The comedy of these poems is one of their more winning characteristics and in this way they are less, say, Sylvia Plath than they are Woody Allen. For just as Allen crafted a comic icon from his neurosis, his relationships, and his cultural heroes, so too Gregory Sherl crafts serious comedy out of his OCD, his relationships, and his own particular pop cultural heroes and villains. And as with a young Allen, many of the come-on lines in these poems are at once sweetly sexual and comically neurotic, lines like you are sexy like a disinfected doorway or the silly eroticism of "Be My Date": I want to smell the sound of you eating / my thighs, spread / like warm apple butter.

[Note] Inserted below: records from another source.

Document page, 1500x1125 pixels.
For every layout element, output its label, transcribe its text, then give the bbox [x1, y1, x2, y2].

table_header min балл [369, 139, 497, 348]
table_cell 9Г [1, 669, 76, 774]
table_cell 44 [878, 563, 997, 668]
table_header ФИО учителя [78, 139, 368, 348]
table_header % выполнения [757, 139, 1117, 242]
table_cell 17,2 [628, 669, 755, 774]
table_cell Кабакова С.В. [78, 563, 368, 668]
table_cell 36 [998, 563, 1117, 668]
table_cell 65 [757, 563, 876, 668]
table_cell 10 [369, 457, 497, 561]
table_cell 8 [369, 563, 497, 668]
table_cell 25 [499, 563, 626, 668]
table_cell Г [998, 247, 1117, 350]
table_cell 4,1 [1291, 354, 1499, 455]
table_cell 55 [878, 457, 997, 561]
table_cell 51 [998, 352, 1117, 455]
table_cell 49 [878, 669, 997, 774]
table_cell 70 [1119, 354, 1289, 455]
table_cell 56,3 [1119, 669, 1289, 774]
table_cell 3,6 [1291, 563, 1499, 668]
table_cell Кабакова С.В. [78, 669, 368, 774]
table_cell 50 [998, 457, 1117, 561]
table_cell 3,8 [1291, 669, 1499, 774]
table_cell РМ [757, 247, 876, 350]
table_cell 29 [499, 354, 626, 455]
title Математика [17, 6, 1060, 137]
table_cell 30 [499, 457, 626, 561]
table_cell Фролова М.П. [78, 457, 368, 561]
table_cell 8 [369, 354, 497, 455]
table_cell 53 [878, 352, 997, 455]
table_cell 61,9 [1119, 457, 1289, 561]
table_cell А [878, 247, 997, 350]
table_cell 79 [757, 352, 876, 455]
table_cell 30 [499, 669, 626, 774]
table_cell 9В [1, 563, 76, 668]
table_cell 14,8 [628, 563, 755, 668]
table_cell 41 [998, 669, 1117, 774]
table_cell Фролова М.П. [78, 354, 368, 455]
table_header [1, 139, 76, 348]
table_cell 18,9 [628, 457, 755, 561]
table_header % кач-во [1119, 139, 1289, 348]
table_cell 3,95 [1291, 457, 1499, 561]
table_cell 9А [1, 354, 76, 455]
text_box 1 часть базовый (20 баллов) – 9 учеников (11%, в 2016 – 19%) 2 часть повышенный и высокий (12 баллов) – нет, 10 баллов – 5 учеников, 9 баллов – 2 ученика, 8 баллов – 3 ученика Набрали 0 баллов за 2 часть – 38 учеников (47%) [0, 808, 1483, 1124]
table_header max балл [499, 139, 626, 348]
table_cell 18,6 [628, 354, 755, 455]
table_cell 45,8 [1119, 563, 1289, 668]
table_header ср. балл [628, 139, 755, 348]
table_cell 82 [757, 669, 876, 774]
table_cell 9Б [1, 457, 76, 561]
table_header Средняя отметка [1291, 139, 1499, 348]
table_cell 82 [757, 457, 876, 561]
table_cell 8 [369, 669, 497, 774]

These confident come-on lines, these brazen sex acts, these disinfections and bloody rubbed hands accumulate and build in their repetition to a mock-mythology, and in this sense Sherl is a poet and a character creator and a self-mythologizer. Appropriately then some of the best of these poems blur fantasy and realistic confession, such as in "Basic Cable" where our Sherl character wakes to a live studio audience standing next / to my nightstand. The producer waves his arms and the audience / applauds and When you walk through the front door, the live studio audience applauds / When we kiss, the audience sighs. Some asshole coughs or in "Monster", which combines fantasy, neurosis, and sexuality to powerful effect: I am in love with her textured moans, her / long distance phone calls. She’s so gone they barely reach my chin. I have / cried so many days there is a river under my bed. The monster has grown / gills, webs between its toes. Pretty the monster says. How the sun creeps into a / lost heart eventually. A striking poem in excerpt but all the more striking in context, for part of the power of this poem comes from the accumulated weight of these moments, vibrating in from similar poems, similar lonely moments, and all the neurosis and personal demons this monster here echoes.
In "Master of Fine Arts" Sherl asserts his right to not be timeless, to write about Natalie Portman’s hips or Mel Gibson’s racism alongside his own insecurities and conquests, to fade quickly into the next moment, into the next poem. And, ironically, it is this assertion to individuality and momentariness that gives them so much of their power. In "Sad Love" Sherl writes of one relationship, it lasted as long as it needed to, and something similar can be said of Heavy Petting, which, while perhaps not timeless, is made weighty and strong by its own sad loves, and it will certainly last as long as it needs to.